This year’s mild spring in Switzerland promises a good honey supply this year. In the canton of Aarau the number of people wanting to learn about beekeeping has increased significantly and is on a par with numbers 30 years ago. (SRF/swissinfo.ch)
The film More than Honey by Markus Imhof, a Swiss director, is about the disappearance of bees all over the world. But it’s also about the intelligent and social behaviour of bees. Its images are fascinating and shocking at the same time.
It’s also thanks to the big success of this documentary that the number of people wanting to learn about beekeeping has increased and is on a par with numbers 30 years ago.
In the beginning, one has to get familiar with the tools: the cigar to calm down the bees, the brush to sweep them off or the veil to protect the face.

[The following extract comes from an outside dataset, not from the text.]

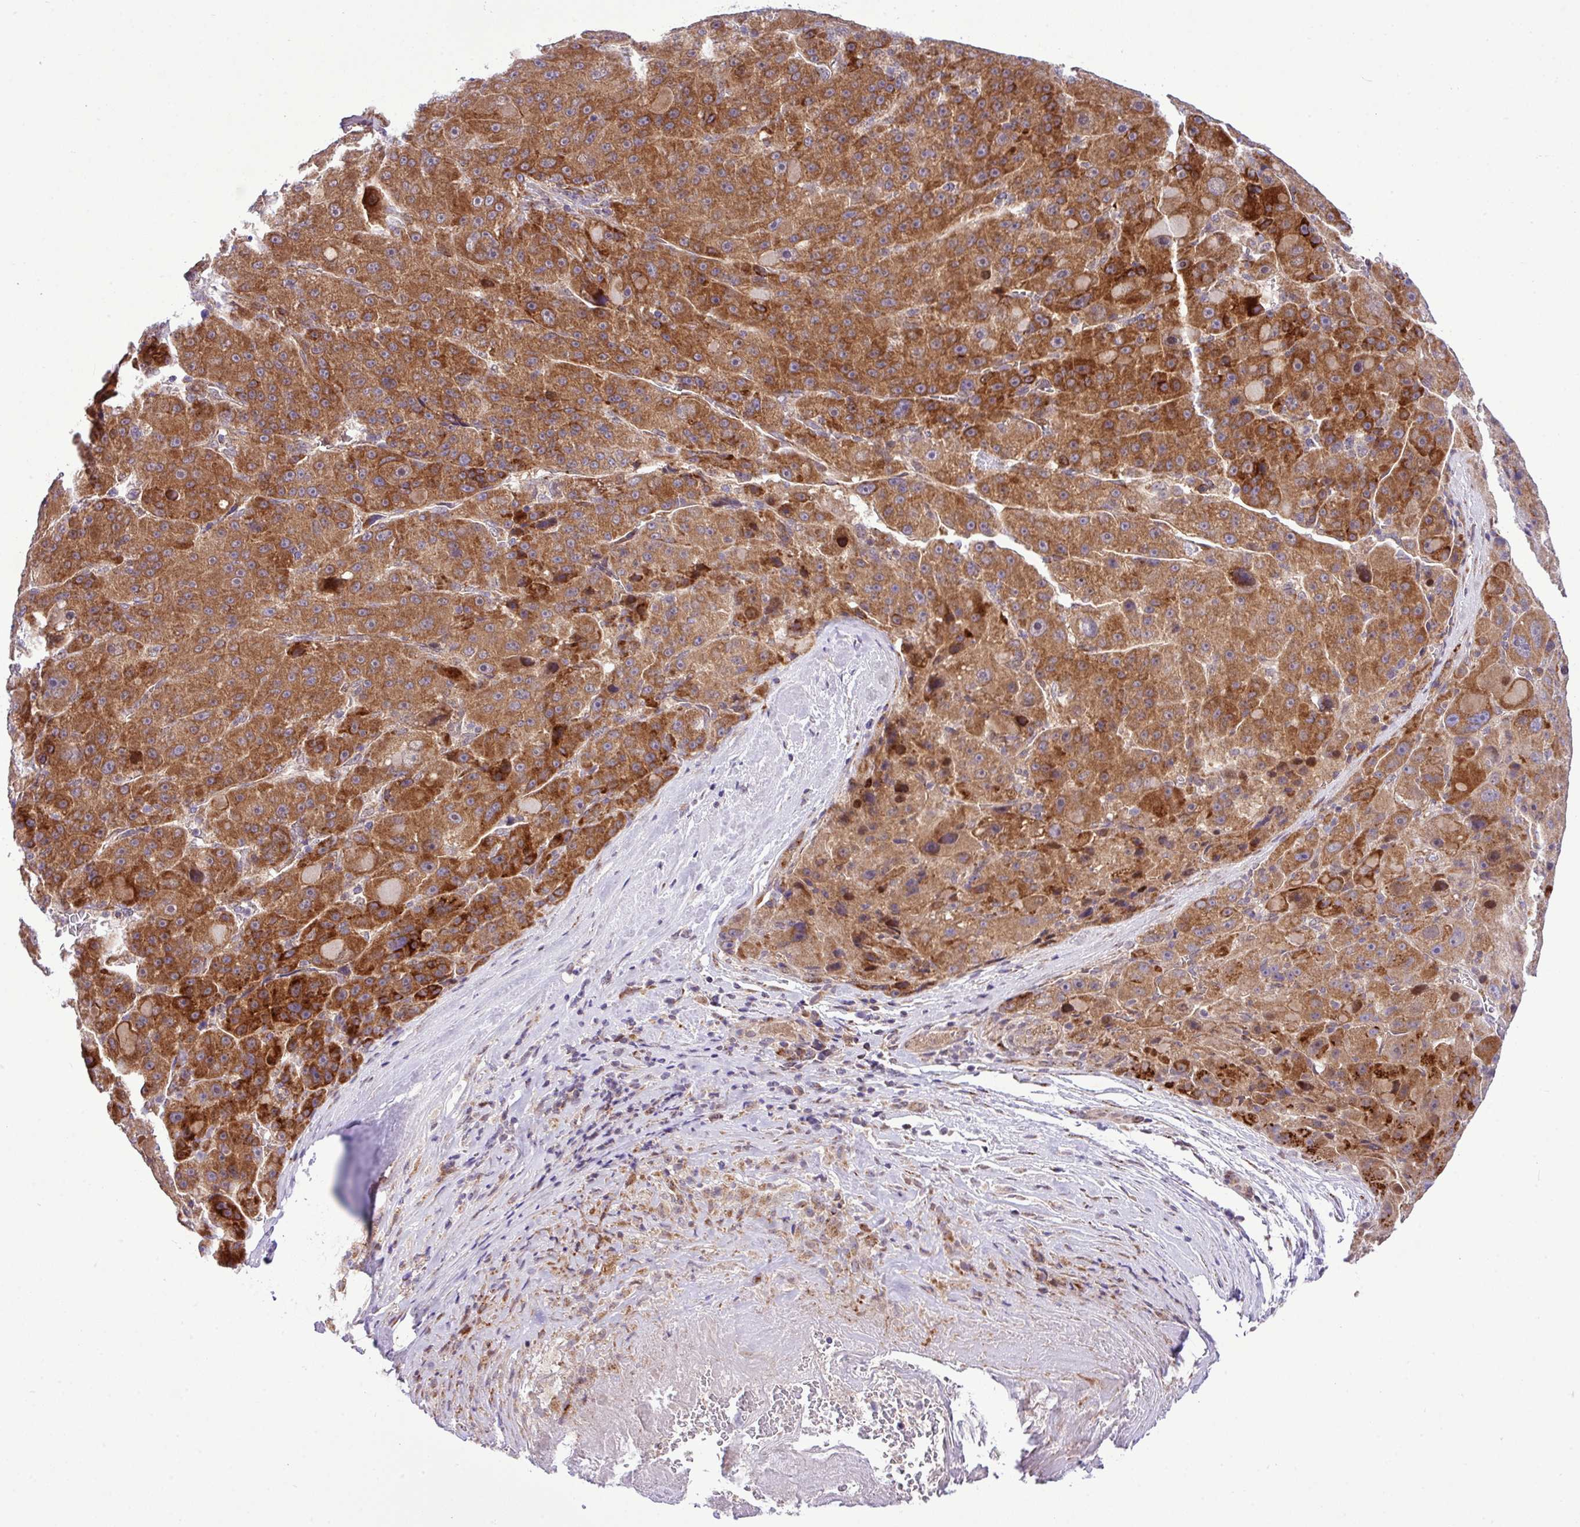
{"staining": {"intensity": "strong", "quantity": ">75%", "location": "cytoplasmic/membranous"}, "tissue": "liver cancer", "cell_type": "Tumor cells", "image_type": "cancer", "snomed": [{"axis": "morphology", "description": "Carcinoma, Hepatocellular, NOS"}, {"axis": "topography", "description": "Liver"}], "caption": "Tumor cells demonstrate strong cytoplasmic/membranous positivity in approximately >75% of cells in liver cancer (hepatocellular carcinoma).", "gene": "B3GNT9", "patient": {"sex": "male", "age": 76}}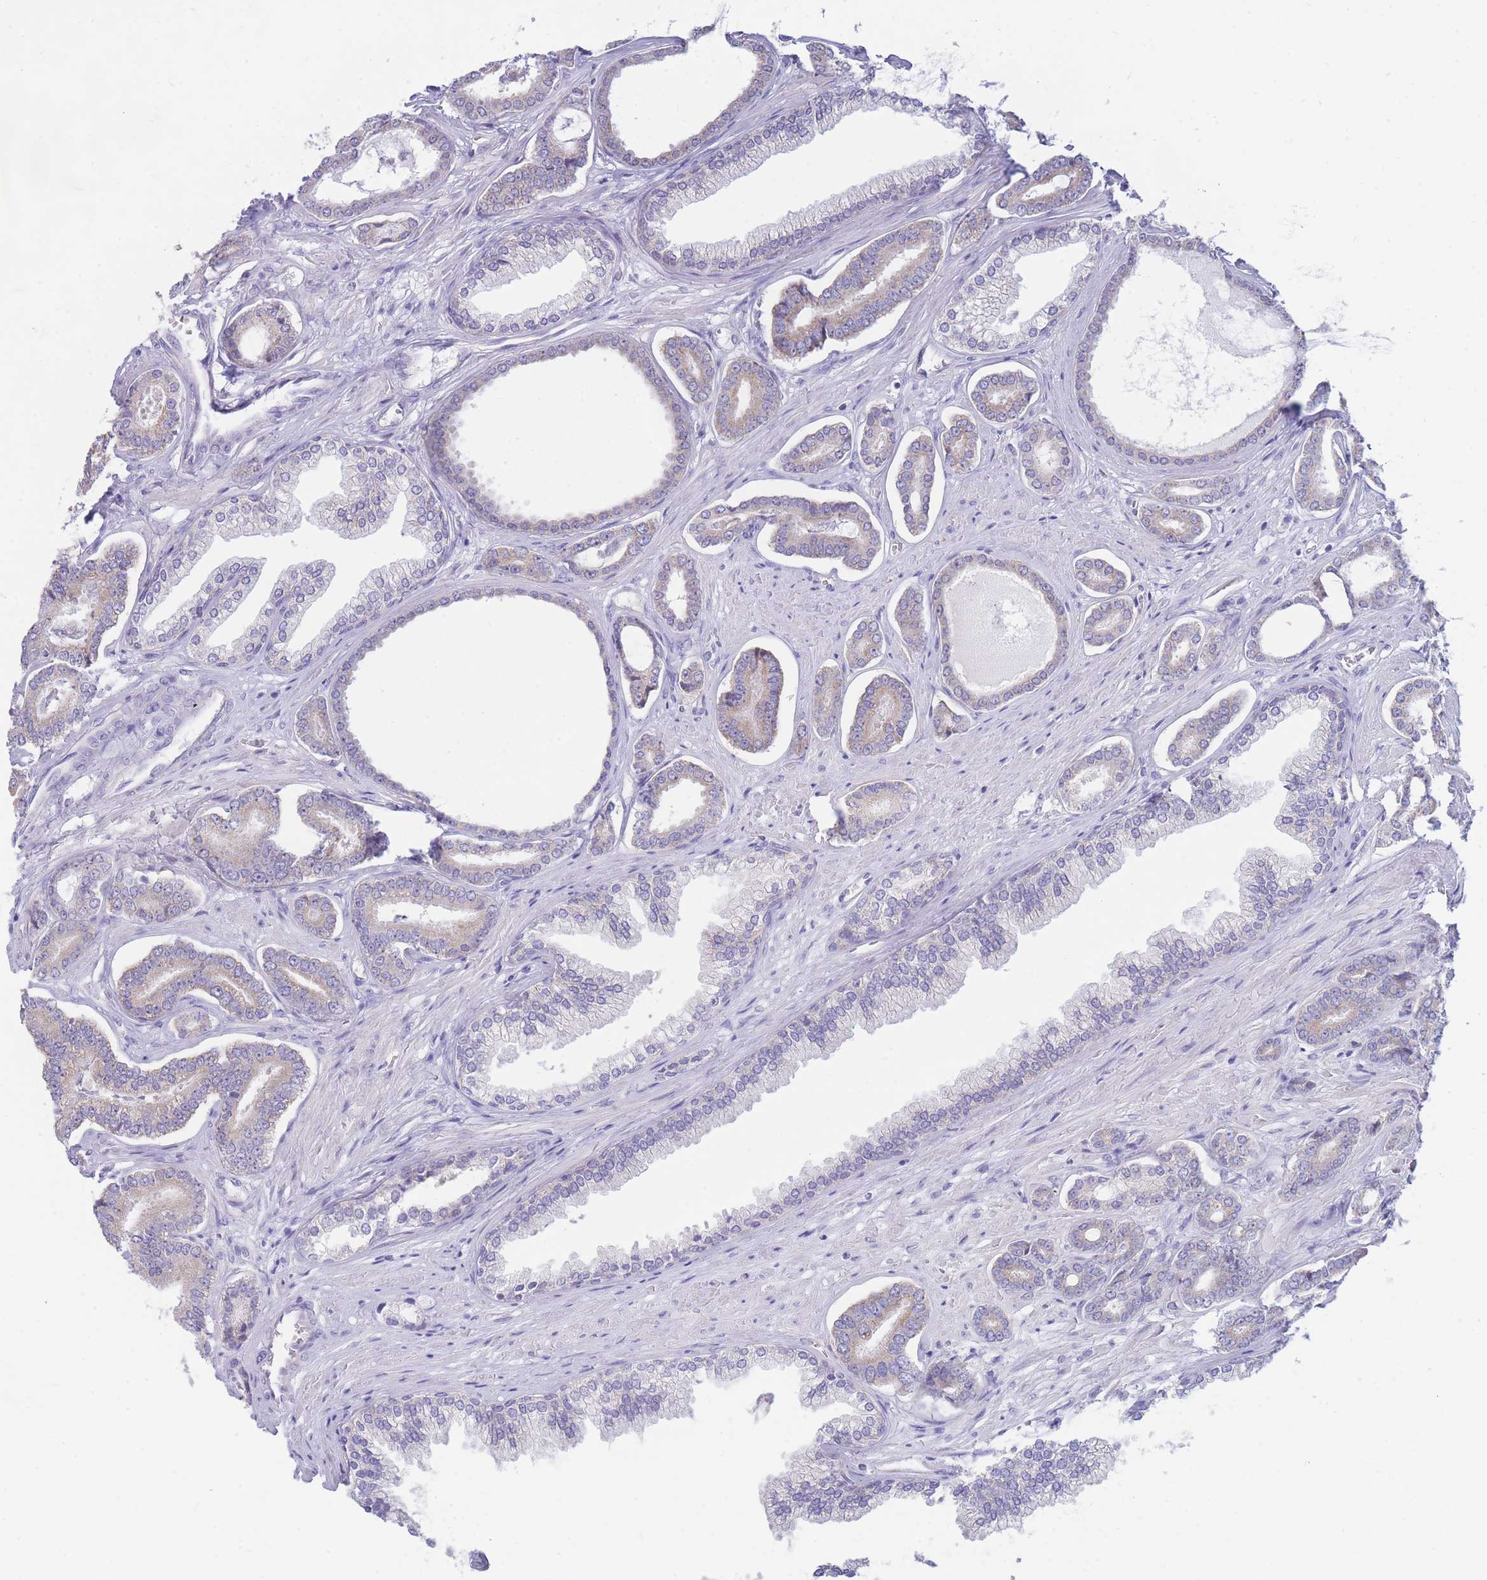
{"staining": {"intensity": "weak", "quantity": "25%-75%", "location": "cytoplasmic/membranous"}, "tissue": "prostate cancer", "cell_type": "Tumor cells", "image_type": "cancer", "snomed": [{"axis": "morphology", "description": "Adenocarcinoma, NOS"}, {"axis": "topography", "description": "Prostate and seminal vesicle, NOS"}], "caption": "Protein expression analysis of prostate cancer demonstrates weak cytoplasmic/membranous expression in approximately 25%-75% of tumor cells. The staining was performed using DAB, with brown indicating positive protein expression. Nuclei are stained blue with hematoxylin.", "gene": "DHRS11", "patient": {"sex": "male", "age": 76}}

And what else does it take? A lot of patience and time. According to beekeeping instructor Peter Stadelmann, beekeepers have to invest at least one or two hours a week per colony. For some people, that’s too much and they stop.
Brigitte Bürge has been keeping bees for 10 years. Spring, just before the honey starts running, is the busiest time of the year.
One of Bürge’s queens had a difficult start. She’s been flying in an area where the European foulbrood bacterial disease has spread. So she had to be kept in quarantine for 60 days before being put together with other bees.
Despite the hard work, Bürge is passionate about beekeeping and is happy about its growing popularity.